* Passage given:
================================

Report of Independent Registered Public Accounting Firm................     1

Audited Financial Statements

Statements of Net Assets Available for Benefits........................     2
Statement of Changes in Net Assets Available for Benefits..............     3
Notes to Financial Statements..........................................     4


Supplemental Schedule

Schedule H; Line 4i - Schedule of Assets (Held at End of Year).........    11


             Report of Independent Registered Public Accounting Firm

Profit Sharing Committee
Trinity Industries, Inc.

We have audited the accompanying statements of net assets available for benefits
of the Profit Sharing Plan for Employees of Trinity Industries, Inc. and Certain
Affiliates as Restated Effective April 1, 1999 as of December 31, 2003 and 2002,
and the related statement of changes in net assets available for benefits for
the year ended December 31, 2003. These financial statements are the
responsibility of the Plan's management. Our responsibility is to express an
opinion on these financial statements based on our audits.

We conducted our audits in accordance with the standards of the Public
Accounting Oversight Board (United States). Those standards require that we plan
and perform the audit to obtain reasonable assurance about whether the financial
statements are free of material misstatement. An audit includes examining, on a
test basis, evidence supporting the amounts and disclosures in the financial
statements. An audit also includes assessing the accounting principles used and
significant estimates made by management, as well as evaluating the overall
financial statement presentation. We believe that our audits provide a
reasonable basis for our opinion.

In our opinion, the financial statements referred to above present fairly, in
all material respects, the net assets available for benefits of the Plan at
December 31, 2003 and 2002, and the changes in its net assets available for
benefits for the year ended December 31, 2003, in conformity with U.S. generally
accepted accounting principles.

================================

* Material shown:
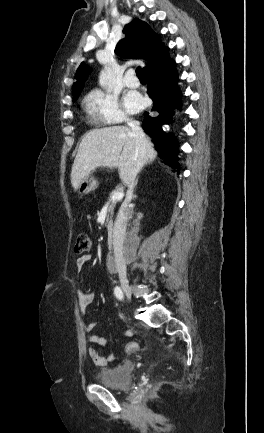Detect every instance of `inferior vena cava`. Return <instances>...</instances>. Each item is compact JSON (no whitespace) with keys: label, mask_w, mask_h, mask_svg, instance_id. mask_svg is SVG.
<instances>
[{"label":"inferior vena cava","mask_w":264,"mask_h":433,"mask_svg":"<svg viewBox=\"0 0 264 433\" xmlns=\"http://www.w3.org/2000/svg\"><path fill=\"white\" fill-rule=\"evenodd\" d=\"M127 124L130 127L135 139V143H136L135 152L137 157V163H136L135 172L133 173L128 183L126 200L122 204V208L120 210L118 221H117V224L119 225V229L117 232V241H116L117 249L115 252V260H116V268L119 274V278H126V262L124 261L125 255L123 249V244L124 242H126V237L128 236V232L125 230L126 228L124 225L125 221L127 220L126 210L133 196L136 175L145 164V151H146V138L142 128L140 127V123L138 121H128Z\"/></svg>","instance_id":"inferior-vena-cava-1"}]
</instances>
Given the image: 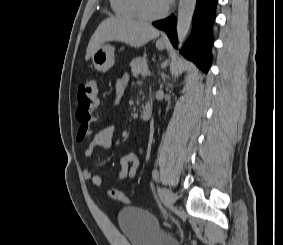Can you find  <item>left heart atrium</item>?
<instances>
[{
	"instance_id": "left-heart-atrium-1",
	"label": "left heart atrium",
	"mask_w": 283,
	"mask_h": 245,
	"mask_svg": "<svg viewBox=\"0 0 283 245\" xmlns=\"http://www.w3.org/2000/svg\"><path fill=\"white\" fill-rule=\"evenodd\" d=\"M172 0H166L167 3L171 2Z\"/></svg>"
}]
</instances>
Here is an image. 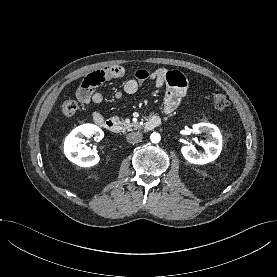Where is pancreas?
<instances>
[{
	"instance_id": "cf45deb5",
	"label": "pancreas",
	"mask_w": 277,
	"mask_h": 277,
	"mask_svg": "<svg viewBox=\"0 0 277 277\" xmlns=\"http://www.w3.org/2000/svg\"><path fill=\"white\" fill-rule=\"evenodd\" d=\"M113 119L120 126L122 132L131 131L133 128L140 129L141 127L138 123H129V122H126L125 120H120L119 117H114Z\"/></svg>"
}]
</instances>
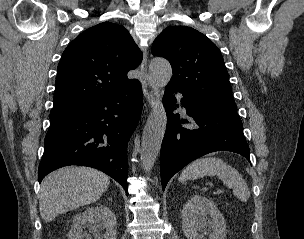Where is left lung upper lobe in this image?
I'll return each mask as SVG.
<instances>
[{"mask_svg": "<svg viewBox=\"0 0 304 239\" xmlns=\"http://www.w3.org/2000/svg\"><path fill=\"white\" fill-rule=\"evenodd\" d=\"M152 54L172 65L167 87L195 103L236 112L221 52L205 35L187 26L168 27L155 39Z\"/></svg>", "mask_w": 304, "mask_h": 239, "instance_id": "5c2ea615", "label": "left lung upper lobe"}]
</instances>
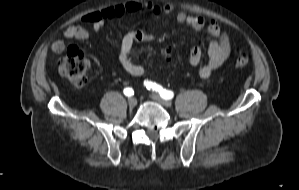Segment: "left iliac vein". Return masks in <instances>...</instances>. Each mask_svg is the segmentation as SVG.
I'll list each match as a JSON object with an SVG mask.
<instances>
[{"mask_svg": "<svg viewBox=\"0 0 299 190\" xmlns=\"http://www.w3.org/2000/svg\"><path fill=\"white\" fill-rule=\"evenodd\" d=\"M151 98L158 102L159 104H161L162 106L164 107H171L172 106V102L169 101V100H165V99H162L159 95L157 94H152L151 95Z\"/></svg>", "mask_w": 299, "mask_h": 190, "instance_id": "left-iliac-vein-1", "label": "left iliac vein"}]
</instances>
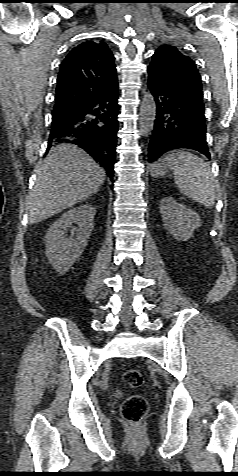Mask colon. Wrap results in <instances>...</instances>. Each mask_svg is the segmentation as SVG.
<instances>
[{
	"label": "colon",
	"mask_w": 238,
	"mask_h": 476,
	"mask_svg": "<svg viewBox=\"0 0 238 476\" xmlns=\"http://www.w3.org/2000/svg\"><path fill=\"white\" fill-rule=\"evenodd\" d=\"M123 381L131 388H138L143 384V375L137 369H128L123 374ZM147 408V401L143 396L131 395L123 402L122 415L129 423L138 424L145 416Z\"/></svg>",
	"instance_id": "5ec220e1"
}]
</instances>
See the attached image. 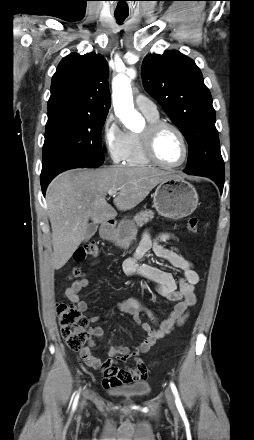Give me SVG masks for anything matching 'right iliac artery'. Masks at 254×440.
<instances>
[{
	"instance_id": "1",
	"label": "right iliac artery",
	"mask_w": 254,
	"mask_h": 440,
	"mask_svg": "<svg viewBox=\"0 0 254 440\" xmlns=\"http://www.w3.org/2000/svg\"><path fill=\"white\" fill-rule=\"evenodd\" d=\"M78 399H79V393H77V395H76V397H75V399H74L73 406H72V409H73V410H75V408H76V406H77Z\"/></svg>"
}]
</instances>
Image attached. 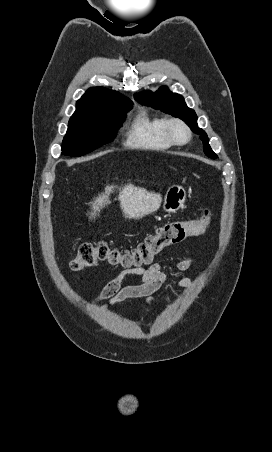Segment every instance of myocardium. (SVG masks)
I'll return each instance as SVG.
<instances>
[{
  "mask_svg": "<svg viewBox=\"0 0 272 452\" xmlns=\"http://www.w3.org/2000/svg\"><path fill=\"white\" fill-rule=\"evenodd\" d=\"M181 129L184 133L183 138H179L176 134L177 129ZM166 132L173 144H186L191 138V130L189 126L180 118H170L166 124Z\"/></svg>",
  "mask_w": 272,
  "mask_h": 452,
  "instance_id": "myocardium-1",
  "label": "myocardium"
}]
</instances>
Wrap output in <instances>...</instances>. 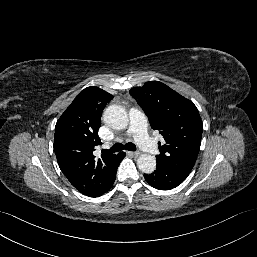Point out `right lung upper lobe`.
<instances>
[{"label":"right lung upper lobe","instance_id":"right-lung-upper-lobe-1","mask_svg":"<svg viewBox=\"0 0 257 257\" xmlns=\"http://www.w3.org/2000/svg\"><path fill=\"white\" fill-rule=\"evenodd\" d=\"M113 96L97 88L80 92L61 115L55 126L54 151L59 167L81 193L95 197L106 186L116 154H103L98 160L93 152L100 145L98 130L101 114Z\"/></svg>","mask_w":257,"mask_h":257}]
</instances>
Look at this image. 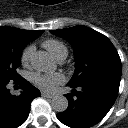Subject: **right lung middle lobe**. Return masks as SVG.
I'll return each instance as SVG.
<instances>
[{"label":"right lung middle lobe","instance_id":"right-lung-middle-lobe-1","mask_svg":"<svg viewBox=\"0 0 128 128\" xmlns=\"http://www.w3.org/2000/svg\"><path fill=\"white\" fill-rule=\"evenodd\" d=\"M30 41L0 37V81H15L20 77L16 69L21 64V53Z\"/></svg>","mask_w":128,"mask_h":128}]
</instances>
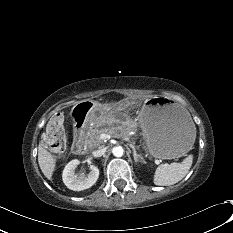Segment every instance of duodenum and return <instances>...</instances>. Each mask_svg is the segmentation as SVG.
Instances as JSON below:
<instances>
[{
	"mask_svg": "<svg viewBox=\"0 0 233 233\" xmlns=\"http://www.w3.org/2000/svg\"><path fill=\"white\" fill-rule=\"evenodd\" d=\"M93 111V106L88 101L78 103L71 111V124L74 127V139L72 149L75 153H80L84 149V126L86 116Z\"/></svg>",
	"mask_w": 233,
	"mask_h": 233,
	"instance_id": "obj_1",
	"label": "duodenum"
}]
</instances>
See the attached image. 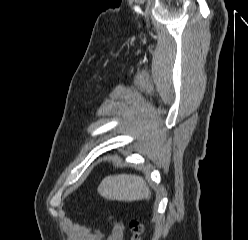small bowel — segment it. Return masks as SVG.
Returning a JSON list of instances; mask_svg holds the SVG:
<instances>
[{
	"label": "small bowel",
	"instance_id": "1",
	"mask_svg": "<svg viewBox=\"0 0 248 240\" xmlns=\"http://www.w3.org/2000/svg\"><path fill=\"white\" fill-rule=\"evenodd\" d=\"M109 222L112 225V236L107 240H124L123 225L113 218H110ZM102 238L103 234L100 231H96L89 237V240H99Z\"/></svg>",
	"mask_w": 248,
	"mask_h": 240
}]
</instances>
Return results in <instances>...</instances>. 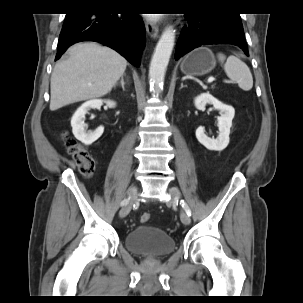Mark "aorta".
Returning a JSON list of instances; mask_svg holds the SVG:
<instances>
[{"mask_svg": "<svg viewBox=\"0 0 303 303\" xmlns=\"http://www.w3.org/2000/svg\"><path fill=\"white\" fill-rule=\"evenodd\" d=\"M175 42V30L172 27H167L155 48L150 67H149V82L156 92H159L163 87L166 69L171 57V53Z\"/></svg>", "mask_w": 303, "mask_h": 303, "instance_id": "obj_1", "label": "aorta"}]
</instances>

================================

* Tasks for this exercise:
1. Can you reproduce everything in the audit report from "We conducted our" down to "for our opinion."?
2. Can you go on with the audit report, picking up after its final sentence?

* Per-task outputs:
1.
We conducted our audits in accordance with the standards of the Public
Accounting Oversight Board (United States). Those standards require that we plan
and perform the audit to obtain reasonable assurance about whether the financial
statements are free of material misstatement. An audit includes examining, on a
test basis, evidence supporting the amounts and disclosures in the financial
statements. An audit also includes assessing the accounting principles used and
significant estimates made by management, as well as evaluating the overall
financial statement presentation. We believe that our audits provide a
reasonable basis for our opinion.

2.
Our audits were performed for the purpose of forming an opinion on the financial
statements taken as a whole. The accompanying supplemental schedule of assets
(held at end of year) as of December 31, 2003, is presented for purposes of
additional analysis and is not a required part of the financial statements but
is supplementary information required by the Department of Labor's Rules and
Regulations for Reporting and Disclosure under the Employee Retirement Income
Security Act of 1974. This supplemental schedule is the responsibility of the
Plan's management. The supplemental schedule has been subjected to the auditing
procedures applied in our audits of the financial statements and, in our
opinion, is fairly stated in all material respects in relation to the financial
statements taken as a whole.


                                                      /s/ Ernst & Young LLP





Dallas, Texas
March, 18, 2004

                                                                               1

                      Profit Sharing Plan for Employees of
               Trinity Industries, Inc. and Certain Affiliates as
                        Restated Effective April 1, 1999

                 Statements of Net Assets Available for Benefits



                                                       DECEMBER 31
                                                 2003              2002
                                              ------------     ------------
                                                         
ASSETS
Plan interest in Trinity Industries, Inc.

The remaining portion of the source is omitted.